The finger-pointing came to a head for the Arizona Cardinals on Sunday, and coach Steve Wilks finally went to rookie Josh Rosen to try to stop the bleeding. But the quarterback isn’t the problem.
After watching as the Cardinals traded up to the No. 10 pick in the 2018 NFL Draft to take him, Rosen had to sit on the pine and watch as his team was outscored 58-6 the first two weeks of the season. Big-money free agent acquisition Sam Bradford helmed a hapless offense unable to put together any more than one successful drive at a time.
Until the fourth quarter on Sunday.
With 4:31 left in the game, after Bradford’s third turnover of the afternoon, Rosen began warming up on the sideline. Suddenly, the Rosen Era had begun in Glendale.
A Bears three-and-out gave Rosen and the Cardinals the ball with one final chance to win the game. Things ran smoothly for all of three or four plays before the real problem in Arizona crept up, and it had nothing to do with Bradford or Rosen.

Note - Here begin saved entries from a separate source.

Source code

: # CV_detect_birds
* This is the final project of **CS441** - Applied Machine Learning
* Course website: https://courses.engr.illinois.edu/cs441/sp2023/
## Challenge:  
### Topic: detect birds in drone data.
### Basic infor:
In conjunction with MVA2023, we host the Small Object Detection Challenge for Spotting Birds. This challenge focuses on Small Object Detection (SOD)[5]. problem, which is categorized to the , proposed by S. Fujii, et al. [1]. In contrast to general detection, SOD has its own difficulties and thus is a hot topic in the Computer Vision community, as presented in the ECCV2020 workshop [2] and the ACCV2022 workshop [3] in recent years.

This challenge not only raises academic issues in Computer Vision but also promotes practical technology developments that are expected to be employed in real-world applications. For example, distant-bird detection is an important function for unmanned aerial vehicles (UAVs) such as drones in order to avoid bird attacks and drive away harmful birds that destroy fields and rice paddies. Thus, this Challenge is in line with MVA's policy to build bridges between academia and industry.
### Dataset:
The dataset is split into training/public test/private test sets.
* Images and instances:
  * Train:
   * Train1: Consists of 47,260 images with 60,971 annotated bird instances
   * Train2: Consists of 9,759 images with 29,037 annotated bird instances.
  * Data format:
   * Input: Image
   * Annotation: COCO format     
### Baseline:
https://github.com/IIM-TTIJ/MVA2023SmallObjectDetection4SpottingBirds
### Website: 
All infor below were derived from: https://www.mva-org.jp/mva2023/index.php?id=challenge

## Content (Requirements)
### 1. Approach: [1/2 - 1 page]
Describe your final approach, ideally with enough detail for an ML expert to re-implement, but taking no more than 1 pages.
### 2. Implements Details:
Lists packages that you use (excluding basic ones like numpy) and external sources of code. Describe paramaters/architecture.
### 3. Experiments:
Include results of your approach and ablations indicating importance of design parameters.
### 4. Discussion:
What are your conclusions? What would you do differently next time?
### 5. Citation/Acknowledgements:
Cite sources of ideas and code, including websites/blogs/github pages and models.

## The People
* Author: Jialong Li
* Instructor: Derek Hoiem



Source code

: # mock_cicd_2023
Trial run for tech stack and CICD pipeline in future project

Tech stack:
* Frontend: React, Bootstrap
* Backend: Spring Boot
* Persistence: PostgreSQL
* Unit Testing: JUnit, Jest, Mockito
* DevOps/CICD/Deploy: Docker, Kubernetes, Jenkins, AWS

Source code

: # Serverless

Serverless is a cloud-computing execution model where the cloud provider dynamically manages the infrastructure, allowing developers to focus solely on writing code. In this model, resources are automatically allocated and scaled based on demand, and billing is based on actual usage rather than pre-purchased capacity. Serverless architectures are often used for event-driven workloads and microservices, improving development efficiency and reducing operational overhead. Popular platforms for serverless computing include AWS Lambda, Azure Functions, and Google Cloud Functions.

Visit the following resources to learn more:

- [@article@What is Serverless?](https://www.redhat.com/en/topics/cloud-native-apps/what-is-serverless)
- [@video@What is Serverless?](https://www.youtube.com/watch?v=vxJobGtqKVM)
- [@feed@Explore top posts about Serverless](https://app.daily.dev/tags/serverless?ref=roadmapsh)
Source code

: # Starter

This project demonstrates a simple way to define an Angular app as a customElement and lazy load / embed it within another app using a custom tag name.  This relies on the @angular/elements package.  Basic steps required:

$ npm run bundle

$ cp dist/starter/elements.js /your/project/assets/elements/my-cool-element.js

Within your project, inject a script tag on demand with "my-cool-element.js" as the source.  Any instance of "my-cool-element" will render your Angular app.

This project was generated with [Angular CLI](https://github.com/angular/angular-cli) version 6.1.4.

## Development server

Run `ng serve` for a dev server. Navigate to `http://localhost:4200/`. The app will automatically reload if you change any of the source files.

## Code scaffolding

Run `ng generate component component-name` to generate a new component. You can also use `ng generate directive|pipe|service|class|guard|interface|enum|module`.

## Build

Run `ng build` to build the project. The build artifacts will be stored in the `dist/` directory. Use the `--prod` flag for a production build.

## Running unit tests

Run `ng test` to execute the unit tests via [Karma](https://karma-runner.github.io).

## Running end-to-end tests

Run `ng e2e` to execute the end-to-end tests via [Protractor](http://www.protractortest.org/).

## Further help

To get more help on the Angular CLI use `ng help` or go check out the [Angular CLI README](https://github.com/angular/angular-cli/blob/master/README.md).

Facing a third-and-3 just past midfield, offensive coordinator Mike McCoy, brought in to rebuild the offense opposite the defensive-minded Wilks, called up an outside run for rookie backup running back Chase Edmonds that lost two yards. The game ended on the next play, when the Bears pressured Rosen into a bad throw downfield, which was then intercepted by Chicago’s Bryce Callahan.
It’s inexcusable for a team with David Johnson, to whom they just gave a $30 million new deal, to call a run for someone like Edmonds against the Bears’ defense with the game on the line.
Rosen will be in just as bad a situation as he was in Week 3, staring down a deficit with Chicago linemen in his face every play, as long as McCoy keeps up his confounding playcalling.
Expect Wilks to give the usual “I’ll have to watch the film” line tonight before naming Rosen the new starter early next week. Rosen had the offense humming for a moment before that third-down failure, and looked more comfortable than Bradford did over nearly three entire games.
The positive Arizona can take from the contest is their first quarter success, which came as a result of getting its offensive skill-position athletes open. The team had two passing scores over 20 yards in the first but did not score the rest of the game.
It’s tough to imagine the Cardinals beating Seattle next week at home, but putting Rosen on the field and trying to get Johnson more involved were stepping stones for the new coaching regime.
The next stone to step upon may just have to be moving on from McCoy, before he threatens Rosen’s first season even further.